Smiling, Tony watched her go. “One thing we got in this family, we got healthy appetites,” he said approvingly, then called after her. “Hey, bring out whatever she’s got in there. We could use some more coffee too!”
“What kind of lessons was she taking?” Julie asked Tony.
“Huh?”
“You said Blaze went into Oaxaca for lessons every week. I was just wondering what she was taking.”
“Oh hell, I don’t know. I think it was some kind of-”
“Dance,” Jamie said. “Blaze’d been taking ballet lessons since she was nine. She was really serious about it too; practiced three solid hours every morning, seven days a week, even right after Annie was born. That’s one of the reasons I couldn’t believe it when she actually-”
It had taken all this time since the word “dance” for Gideon to find his voice. “She was a ballet dancer?” he croaked.
Jamie looked at him, puzzled. “That’s right, a good one. We all expected her-”
“How many teeth did she have?”
Now everybody looked confused, including Julie.
“How many teeth?” Jamie echoed with a hollow laugh. “I have no idea.”
“Tony, do you know?”
“No, how the hell would I know how many teeth she had?” Like the others, he’d been thrown off by Gideon’s sudden intensity. “What’s this with teeth?”

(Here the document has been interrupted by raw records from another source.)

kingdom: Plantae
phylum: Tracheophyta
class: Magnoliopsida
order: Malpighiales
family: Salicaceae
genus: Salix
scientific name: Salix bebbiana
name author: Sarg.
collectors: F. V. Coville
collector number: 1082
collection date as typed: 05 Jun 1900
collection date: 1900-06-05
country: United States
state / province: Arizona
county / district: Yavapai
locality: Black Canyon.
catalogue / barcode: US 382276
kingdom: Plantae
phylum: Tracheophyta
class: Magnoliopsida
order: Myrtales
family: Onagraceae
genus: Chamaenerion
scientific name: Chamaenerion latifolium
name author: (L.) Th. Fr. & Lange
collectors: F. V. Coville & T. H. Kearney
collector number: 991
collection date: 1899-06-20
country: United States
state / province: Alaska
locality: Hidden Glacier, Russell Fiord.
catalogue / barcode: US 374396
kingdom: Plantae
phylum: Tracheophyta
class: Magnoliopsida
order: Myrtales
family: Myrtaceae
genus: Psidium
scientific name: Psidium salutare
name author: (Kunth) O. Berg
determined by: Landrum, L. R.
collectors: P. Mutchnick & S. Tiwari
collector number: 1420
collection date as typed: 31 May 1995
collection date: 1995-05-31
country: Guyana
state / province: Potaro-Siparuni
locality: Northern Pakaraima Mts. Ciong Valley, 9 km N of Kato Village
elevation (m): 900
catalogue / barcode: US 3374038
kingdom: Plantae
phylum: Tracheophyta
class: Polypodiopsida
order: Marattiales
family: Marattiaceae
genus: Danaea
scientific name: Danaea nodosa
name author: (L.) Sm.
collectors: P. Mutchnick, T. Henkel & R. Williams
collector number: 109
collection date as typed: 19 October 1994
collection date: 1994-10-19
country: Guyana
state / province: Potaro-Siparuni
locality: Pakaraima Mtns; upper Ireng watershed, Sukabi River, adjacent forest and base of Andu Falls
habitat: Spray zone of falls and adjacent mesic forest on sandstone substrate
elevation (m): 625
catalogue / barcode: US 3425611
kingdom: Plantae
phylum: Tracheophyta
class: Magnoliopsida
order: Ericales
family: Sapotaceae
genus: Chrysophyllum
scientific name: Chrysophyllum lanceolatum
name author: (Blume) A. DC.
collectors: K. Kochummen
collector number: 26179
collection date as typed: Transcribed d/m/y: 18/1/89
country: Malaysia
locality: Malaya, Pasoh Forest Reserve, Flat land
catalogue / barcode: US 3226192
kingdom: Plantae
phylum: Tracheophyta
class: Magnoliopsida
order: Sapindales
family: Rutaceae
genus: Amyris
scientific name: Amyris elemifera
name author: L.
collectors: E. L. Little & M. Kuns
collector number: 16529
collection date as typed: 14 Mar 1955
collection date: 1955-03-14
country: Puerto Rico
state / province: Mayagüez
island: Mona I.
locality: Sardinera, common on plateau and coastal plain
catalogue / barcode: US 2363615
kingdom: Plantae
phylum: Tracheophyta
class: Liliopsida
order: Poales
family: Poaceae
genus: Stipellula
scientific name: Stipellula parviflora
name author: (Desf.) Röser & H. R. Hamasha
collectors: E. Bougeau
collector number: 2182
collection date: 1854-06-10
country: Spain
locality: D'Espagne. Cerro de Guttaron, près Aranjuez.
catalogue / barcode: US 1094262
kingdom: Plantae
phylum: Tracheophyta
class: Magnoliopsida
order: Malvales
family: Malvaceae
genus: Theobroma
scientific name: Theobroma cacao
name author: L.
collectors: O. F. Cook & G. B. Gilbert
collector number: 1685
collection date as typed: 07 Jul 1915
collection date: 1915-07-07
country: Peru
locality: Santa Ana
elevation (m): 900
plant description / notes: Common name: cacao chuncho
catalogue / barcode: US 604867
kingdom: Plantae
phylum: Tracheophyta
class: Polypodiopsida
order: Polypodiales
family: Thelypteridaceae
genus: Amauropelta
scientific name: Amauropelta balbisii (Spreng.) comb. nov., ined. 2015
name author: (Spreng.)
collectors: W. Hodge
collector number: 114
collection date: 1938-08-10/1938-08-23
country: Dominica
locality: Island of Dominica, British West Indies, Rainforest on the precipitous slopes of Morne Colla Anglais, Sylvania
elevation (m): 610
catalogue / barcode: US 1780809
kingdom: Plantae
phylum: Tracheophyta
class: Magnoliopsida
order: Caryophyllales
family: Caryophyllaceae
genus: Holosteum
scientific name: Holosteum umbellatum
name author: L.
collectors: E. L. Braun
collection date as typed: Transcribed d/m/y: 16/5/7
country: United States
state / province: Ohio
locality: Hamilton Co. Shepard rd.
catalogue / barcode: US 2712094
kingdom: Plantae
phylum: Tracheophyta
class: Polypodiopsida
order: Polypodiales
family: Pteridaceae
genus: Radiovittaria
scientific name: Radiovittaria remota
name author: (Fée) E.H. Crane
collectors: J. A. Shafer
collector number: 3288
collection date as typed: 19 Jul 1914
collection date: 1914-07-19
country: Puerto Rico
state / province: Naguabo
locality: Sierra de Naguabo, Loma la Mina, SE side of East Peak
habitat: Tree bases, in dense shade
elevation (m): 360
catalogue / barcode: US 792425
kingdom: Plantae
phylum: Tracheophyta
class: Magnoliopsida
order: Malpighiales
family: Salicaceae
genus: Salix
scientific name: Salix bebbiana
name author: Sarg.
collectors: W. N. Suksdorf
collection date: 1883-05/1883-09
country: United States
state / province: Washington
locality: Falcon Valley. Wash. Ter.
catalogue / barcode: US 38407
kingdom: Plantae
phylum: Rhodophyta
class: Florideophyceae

“How many teeth do you have?”
“How many-I don’t know, how many teeth does anybody have?”
“Mind if I peek?”
Tony looked at him peculiarly, then shrugged. “What the hell, help yourself.” He opened his mouth and Gideon peered in.
“No, they’re all there. Damn,” he added softly.
“Damn?” Tony echoed. “What do you mean, damn? Why shouldn’t I have all my teeth?”